* **What the exercise asks**: Copy out the lines from the one containing "DONBASS-ARENA" through the one containing "ns of joining the club.", both included, and leave the pictures out.

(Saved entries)
--- START ---
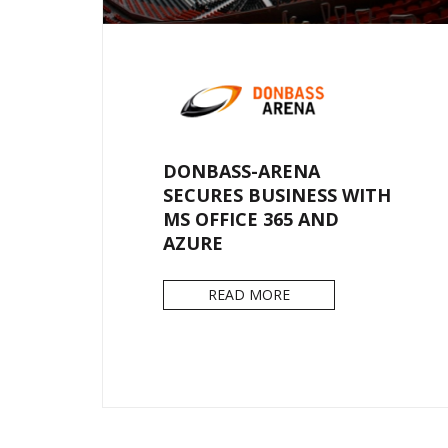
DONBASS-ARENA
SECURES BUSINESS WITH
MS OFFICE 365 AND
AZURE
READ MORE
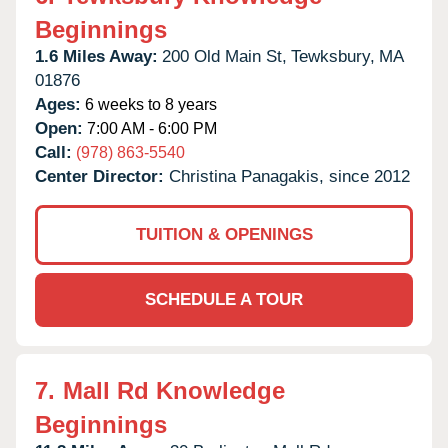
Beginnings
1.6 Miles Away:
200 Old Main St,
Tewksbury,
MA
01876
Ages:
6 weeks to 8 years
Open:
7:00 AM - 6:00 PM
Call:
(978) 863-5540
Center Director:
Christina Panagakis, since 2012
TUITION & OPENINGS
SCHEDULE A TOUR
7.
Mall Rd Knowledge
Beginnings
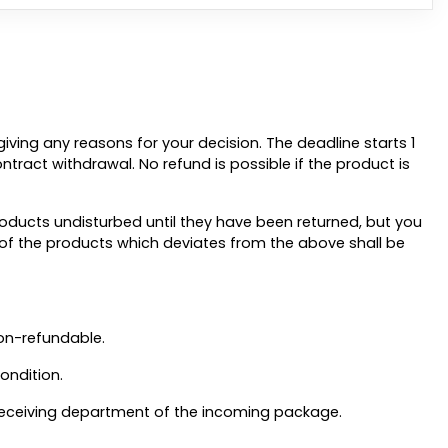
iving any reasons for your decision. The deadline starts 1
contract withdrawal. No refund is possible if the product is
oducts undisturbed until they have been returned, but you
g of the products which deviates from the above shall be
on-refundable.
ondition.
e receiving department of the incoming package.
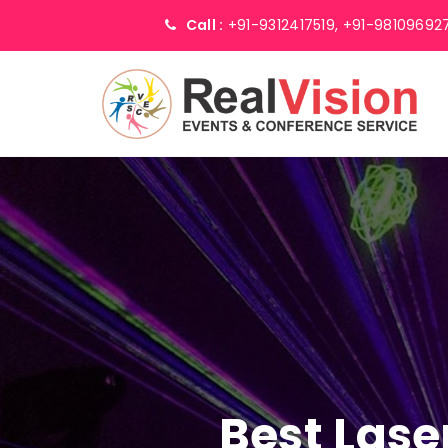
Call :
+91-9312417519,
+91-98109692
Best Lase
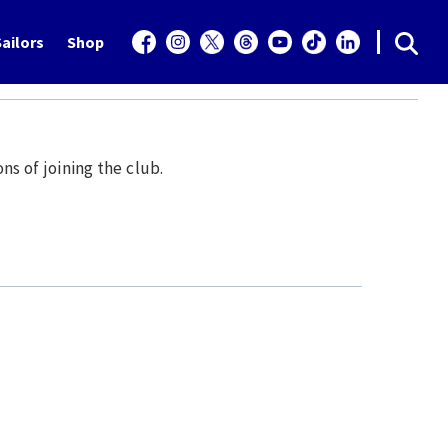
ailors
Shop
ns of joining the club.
--- END ---
--- START ---
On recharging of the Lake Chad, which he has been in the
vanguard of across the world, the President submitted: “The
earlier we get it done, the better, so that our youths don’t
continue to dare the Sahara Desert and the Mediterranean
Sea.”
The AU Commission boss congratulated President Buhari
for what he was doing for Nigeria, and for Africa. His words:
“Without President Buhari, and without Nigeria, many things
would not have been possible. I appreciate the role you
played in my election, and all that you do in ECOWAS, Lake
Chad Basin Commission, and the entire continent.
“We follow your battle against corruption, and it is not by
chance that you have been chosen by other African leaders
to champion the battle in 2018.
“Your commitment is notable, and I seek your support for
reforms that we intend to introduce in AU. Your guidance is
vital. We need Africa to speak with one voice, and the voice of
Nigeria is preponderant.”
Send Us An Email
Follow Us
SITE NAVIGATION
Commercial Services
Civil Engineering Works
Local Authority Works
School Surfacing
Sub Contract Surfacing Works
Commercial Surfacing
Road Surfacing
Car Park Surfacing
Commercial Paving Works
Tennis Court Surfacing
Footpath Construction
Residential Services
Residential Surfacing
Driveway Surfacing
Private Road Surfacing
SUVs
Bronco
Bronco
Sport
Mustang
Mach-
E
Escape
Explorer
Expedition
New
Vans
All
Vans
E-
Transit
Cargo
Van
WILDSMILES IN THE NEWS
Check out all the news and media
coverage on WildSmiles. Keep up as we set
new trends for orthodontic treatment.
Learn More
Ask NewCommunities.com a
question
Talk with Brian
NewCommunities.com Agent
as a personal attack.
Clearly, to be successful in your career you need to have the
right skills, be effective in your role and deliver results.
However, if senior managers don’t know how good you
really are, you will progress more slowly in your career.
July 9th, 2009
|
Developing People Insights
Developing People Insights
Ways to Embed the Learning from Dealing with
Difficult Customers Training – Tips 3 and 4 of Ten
--- END ---
* **Response box**:
DONBASS-ARENA
SECURES BUSINESS WITH
MS OFFICE 365 AND
AZURE
READ MORE
Beginnings
1.6 Miles Away:
200 Old Main St,
Tewksbury,
MA
01876
Ages:
6 weeks to 8 years
Open:
7:00 AM - 6:00 PM
Call:
(978) 863-5540
Center Director:
Christina Panagakis, since 2012
TUITION & OPENINGS
SCHEDULE A TOUR
7.
Mall Rd Knowledge
Beginnings
iving any reasons for your decision. The deadline starts 1
contract withdrawal. No refund is possible if the product is
oducts undisturbed until they have been returned, but you
g of the products which deviates from the above shall be
on-refundable.
ondition.
e receiving department of the incoming package.
Call :
+91-9312417519,
+91-98109692
Best Lase
ailors
Shop
ns of joining the club.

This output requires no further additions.